• _WORK TASK_
Extract each line in the items below that contains the string "votre".

• _DATA FOR THE TASK_
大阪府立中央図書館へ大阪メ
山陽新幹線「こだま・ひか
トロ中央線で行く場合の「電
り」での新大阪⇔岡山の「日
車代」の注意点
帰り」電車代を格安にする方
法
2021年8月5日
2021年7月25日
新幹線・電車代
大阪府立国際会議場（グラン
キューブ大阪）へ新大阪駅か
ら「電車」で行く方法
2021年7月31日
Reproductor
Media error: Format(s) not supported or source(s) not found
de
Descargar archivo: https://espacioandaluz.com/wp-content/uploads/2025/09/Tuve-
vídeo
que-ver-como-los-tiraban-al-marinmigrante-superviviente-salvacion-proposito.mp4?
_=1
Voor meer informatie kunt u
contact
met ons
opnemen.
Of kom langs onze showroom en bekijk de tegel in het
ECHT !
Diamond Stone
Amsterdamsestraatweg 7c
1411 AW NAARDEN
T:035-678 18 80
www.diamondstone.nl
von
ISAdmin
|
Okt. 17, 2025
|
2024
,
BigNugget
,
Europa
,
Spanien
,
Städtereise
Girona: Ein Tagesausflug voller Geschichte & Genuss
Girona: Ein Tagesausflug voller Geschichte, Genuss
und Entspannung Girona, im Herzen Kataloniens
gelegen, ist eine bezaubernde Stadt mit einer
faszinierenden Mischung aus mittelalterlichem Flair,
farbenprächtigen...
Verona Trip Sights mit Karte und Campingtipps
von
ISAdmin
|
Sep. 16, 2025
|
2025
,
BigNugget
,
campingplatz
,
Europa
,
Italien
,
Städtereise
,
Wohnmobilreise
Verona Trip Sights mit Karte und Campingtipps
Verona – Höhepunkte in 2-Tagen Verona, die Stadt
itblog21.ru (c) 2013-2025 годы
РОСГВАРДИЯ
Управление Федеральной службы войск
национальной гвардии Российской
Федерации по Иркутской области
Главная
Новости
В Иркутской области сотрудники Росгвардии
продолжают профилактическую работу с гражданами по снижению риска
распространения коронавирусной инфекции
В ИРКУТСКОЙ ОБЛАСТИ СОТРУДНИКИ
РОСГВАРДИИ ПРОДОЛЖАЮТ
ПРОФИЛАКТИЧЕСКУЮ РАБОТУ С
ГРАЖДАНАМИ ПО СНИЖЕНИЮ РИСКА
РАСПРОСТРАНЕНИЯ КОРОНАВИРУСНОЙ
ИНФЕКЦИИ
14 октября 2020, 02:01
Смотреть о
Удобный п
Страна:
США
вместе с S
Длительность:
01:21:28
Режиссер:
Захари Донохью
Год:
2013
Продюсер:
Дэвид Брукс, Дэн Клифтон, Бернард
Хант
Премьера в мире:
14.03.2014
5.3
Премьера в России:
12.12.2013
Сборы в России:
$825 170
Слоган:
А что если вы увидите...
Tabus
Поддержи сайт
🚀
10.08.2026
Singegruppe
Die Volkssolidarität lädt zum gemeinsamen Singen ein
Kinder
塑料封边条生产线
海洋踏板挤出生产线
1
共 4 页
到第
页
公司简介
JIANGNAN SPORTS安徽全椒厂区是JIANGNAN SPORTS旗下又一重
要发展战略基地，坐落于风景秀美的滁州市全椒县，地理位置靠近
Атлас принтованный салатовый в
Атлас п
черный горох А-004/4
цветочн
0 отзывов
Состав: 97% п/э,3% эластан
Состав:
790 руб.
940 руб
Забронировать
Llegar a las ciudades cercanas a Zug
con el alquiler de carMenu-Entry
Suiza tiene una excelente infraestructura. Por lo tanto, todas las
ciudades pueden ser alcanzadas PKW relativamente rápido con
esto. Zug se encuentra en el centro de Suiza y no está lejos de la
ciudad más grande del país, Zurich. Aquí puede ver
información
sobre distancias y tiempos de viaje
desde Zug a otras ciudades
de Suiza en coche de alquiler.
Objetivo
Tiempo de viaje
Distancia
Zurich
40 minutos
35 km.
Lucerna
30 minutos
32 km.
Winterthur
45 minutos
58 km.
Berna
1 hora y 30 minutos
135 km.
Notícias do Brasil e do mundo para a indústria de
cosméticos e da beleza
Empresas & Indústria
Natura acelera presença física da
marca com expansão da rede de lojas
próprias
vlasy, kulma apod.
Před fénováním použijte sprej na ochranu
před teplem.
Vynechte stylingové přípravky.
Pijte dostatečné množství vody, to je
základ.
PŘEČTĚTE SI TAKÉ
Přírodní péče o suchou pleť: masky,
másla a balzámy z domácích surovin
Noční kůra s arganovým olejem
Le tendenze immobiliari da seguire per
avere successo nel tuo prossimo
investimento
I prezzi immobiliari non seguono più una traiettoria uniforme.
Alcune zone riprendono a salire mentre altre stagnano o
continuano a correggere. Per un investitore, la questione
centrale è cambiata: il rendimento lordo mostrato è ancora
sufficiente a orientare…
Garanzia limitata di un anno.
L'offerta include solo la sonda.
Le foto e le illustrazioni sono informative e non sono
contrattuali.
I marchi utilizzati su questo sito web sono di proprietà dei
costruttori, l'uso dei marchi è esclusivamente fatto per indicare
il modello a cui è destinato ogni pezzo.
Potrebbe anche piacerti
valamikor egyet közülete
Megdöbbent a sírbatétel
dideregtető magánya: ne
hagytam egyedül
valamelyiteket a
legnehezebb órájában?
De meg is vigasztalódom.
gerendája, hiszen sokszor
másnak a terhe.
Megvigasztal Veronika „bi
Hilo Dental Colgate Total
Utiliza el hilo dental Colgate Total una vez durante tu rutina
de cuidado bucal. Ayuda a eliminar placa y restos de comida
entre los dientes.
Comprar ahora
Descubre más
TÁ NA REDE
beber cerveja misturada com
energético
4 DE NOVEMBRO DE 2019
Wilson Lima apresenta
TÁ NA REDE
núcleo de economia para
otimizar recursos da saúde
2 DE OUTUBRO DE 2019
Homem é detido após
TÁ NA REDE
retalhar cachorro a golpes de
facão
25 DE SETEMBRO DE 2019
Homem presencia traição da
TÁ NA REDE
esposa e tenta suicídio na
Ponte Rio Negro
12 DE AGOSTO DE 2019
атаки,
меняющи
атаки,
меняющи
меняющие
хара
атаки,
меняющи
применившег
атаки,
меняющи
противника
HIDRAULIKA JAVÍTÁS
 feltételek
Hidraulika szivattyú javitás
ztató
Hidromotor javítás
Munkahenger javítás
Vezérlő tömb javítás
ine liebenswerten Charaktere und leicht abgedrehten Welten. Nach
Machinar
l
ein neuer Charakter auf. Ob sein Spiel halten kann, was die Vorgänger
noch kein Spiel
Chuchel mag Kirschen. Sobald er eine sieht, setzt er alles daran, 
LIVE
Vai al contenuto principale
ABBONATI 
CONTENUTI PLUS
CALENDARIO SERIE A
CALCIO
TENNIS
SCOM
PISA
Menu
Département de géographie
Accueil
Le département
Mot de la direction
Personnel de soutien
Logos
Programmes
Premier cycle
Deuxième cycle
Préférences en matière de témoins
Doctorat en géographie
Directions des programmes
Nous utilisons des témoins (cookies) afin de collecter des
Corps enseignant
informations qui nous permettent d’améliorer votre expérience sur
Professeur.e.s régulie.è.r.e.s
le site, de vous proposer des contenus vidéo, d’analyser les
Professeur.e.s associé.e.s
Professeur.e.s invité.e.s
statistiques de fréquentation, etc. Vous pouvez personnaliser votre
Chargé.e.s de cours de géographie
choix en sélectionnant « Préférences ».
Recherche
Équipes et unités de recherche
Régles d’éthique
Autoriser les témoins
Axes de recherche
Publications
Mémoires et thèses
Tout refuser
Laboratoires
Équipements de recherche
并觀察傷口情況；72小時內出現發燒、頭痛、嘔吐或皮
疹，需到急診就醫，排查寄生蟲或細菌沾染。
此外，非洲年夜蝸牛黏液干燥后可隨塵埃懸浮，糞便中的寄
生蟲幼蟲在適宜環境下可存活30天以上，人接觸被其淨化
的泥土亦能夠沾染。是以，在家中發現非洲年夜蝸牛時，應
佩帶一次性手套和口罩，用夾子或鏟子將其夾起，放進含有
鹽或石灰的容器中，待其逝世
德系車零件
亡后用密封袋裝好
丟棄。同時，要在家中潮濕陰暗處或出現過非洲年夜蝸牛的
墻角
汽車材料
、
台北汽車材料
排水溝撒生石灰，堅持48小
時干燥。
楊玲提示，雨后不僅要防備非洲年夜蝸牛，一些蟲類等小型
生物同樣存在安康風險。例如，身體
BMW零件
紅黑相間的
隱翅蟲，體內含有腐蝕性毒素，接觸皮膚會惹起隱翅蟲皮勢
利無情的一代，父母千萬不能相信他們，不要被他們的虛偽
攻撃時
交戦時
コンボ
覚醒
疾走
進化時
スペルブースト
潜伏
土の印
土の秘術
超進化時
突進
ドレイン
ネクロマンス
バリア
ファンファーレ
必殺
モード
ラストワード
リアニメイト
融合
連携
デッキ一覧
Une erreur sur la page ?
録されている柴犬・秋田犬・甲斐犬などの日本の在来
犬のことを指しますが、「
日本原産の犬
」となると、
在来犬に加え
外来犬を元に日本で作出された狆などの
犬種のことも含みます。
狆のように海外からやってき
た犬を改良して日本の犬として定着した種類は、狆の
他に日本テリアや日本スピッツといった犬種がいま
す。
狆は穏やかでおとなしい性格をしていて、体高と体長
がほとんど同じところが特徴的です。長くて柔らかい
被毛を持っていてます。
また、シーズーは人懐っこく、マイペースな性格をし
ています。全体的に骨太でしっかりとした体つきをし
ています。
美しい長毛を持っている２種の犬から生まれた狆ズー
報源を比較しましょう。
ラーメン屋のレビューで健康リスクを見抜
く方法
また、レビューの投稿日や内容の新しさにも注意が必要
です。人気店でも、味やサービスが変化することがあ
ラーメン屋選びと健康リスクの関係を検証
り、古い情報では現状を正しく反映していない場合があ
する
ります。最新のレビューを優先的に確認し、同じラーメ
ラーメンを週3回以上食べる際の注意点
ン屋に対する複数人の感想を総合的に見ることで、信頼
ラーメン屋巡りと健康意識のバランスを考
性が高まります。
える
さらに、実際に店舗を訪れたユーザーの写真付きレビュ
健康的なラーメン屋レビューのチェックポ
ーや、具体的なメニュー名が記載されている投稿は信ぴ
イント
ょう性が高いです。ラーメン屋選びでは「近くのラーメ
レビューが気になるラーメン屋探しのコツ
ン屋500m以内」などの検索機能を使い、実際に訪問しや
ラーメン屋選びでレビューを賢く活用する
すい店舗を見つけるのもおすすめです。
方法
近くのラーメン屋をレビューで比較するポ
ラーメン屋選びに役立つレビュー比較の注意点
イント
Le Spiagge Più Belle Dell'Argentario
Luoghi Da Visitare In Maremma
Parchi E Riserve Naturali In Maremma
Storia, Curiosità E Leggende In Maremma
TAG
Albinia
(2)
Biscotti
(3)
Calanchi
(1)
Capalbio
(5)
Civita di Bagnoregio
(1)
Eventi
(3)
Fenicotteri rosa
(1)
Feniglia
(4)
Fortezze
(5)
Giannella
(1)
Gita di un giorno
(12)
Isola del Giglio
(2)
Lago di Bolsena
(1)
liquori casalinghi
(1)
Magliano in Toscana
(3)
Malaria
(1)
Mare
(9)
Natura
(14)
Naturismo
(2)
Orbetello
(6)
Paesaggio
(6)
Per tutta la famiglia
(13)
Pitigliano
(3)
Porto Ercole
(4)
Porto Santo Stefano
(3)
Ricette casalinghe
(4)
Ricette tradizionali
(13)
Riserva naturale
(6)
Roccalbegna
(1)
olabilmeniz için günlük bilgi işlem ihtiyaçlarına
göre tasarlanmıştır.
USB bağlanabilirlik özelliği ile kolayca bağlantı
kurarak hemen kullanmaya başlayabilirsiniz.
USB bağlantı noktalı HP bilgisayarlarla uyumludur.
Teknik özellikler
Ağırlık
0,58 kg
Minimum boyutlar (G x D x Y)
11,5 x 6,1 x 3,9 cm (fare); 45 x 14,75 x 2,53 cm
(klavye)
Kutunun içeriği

• _WRITTEN SOLUTION_
informations qui nous permettent d’améliorer votre expérience sur
statistiques de fréquentation, etc. Vous pouvez personnaliser votre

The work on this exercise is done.